**Information shown:**

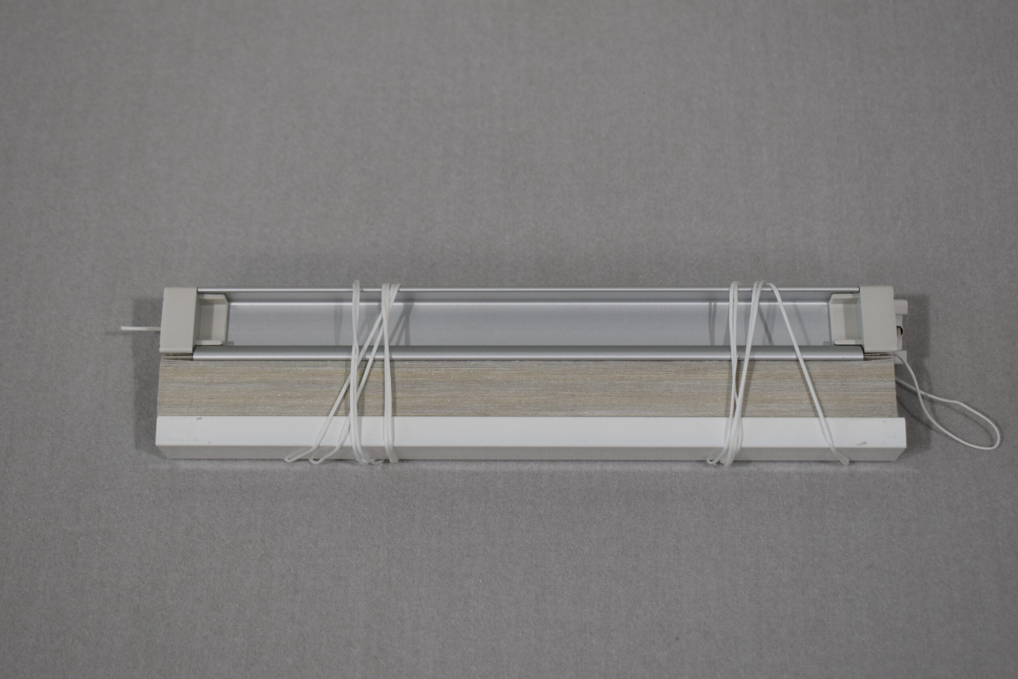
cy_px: 340
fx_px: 1781
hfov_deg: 31.9
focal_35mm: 63
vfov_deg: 21.6
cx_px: 509
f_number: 5.6
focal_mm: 42
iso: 280
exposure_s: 1/125
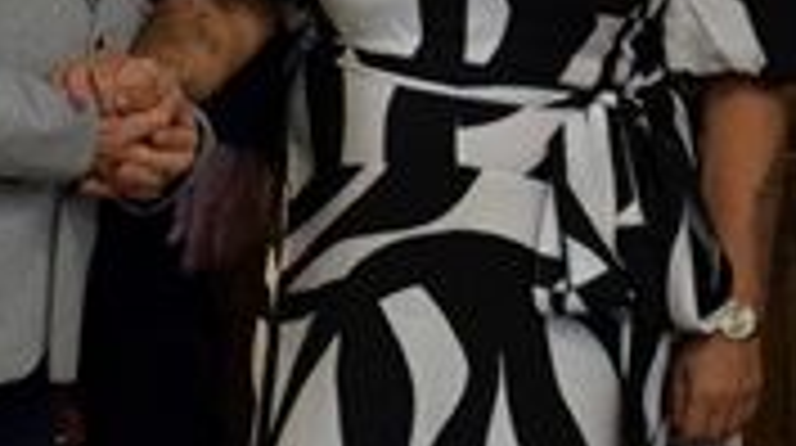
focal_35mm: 400
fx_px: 8431
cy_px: -36
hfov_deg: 5.3
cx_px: -949
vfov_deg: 3.0
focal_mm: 50
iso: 3200
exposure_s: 1/100
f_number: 5
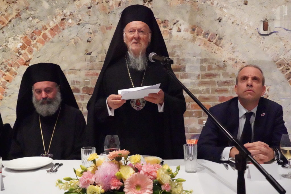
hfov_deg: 51.9
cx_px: 146
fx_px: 299
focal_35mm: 37
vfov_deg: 36.0
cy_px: 97
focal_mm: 37
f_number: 5.6
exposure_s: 1/640
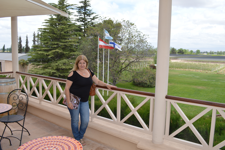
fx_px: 169
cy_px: 75
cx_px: 112
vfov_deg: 47.8
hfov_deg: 67.4
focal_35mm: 27
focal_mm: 18
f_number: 7.1
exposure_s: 1/200
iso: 100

**Task prompt:** All entries need repeating exactly, but without the pictures.

**Solved exercise:**
cy_px: 340
fx_px: 1781
hfov_deg: 31.9
focal_35mm: 63
vfov_deg: 21.6
cx_px: 509
f_number: 5.6
focal_mm: 42
iso: 280
exposure_s: 1/125
focal_35mm: 400
fx_px: 8431
cy_px: -36
hfov_deg: 5.3
cx_px: -949
vfov_deg: 3.0
focal_mm: 50
iso: 3200
exposure_s: 1/100
f_number: 5
hfov_deg: 51.9
cx_px: 146
fx_px: 299
focal_35mm: 37
vfov_deg: 36.0
cy_px: 97
focal_mm: 37
f_number: 5.6
exposure_s: 1/640
fx_px: 169
cy_px: 75
cx_px: 112
vfov_deg: 47.8
hfov_deg: 67.4
focal_35mm: 27
focal_mm: 18
f_number: 7.1
exposure_s: 1/200
iso: 100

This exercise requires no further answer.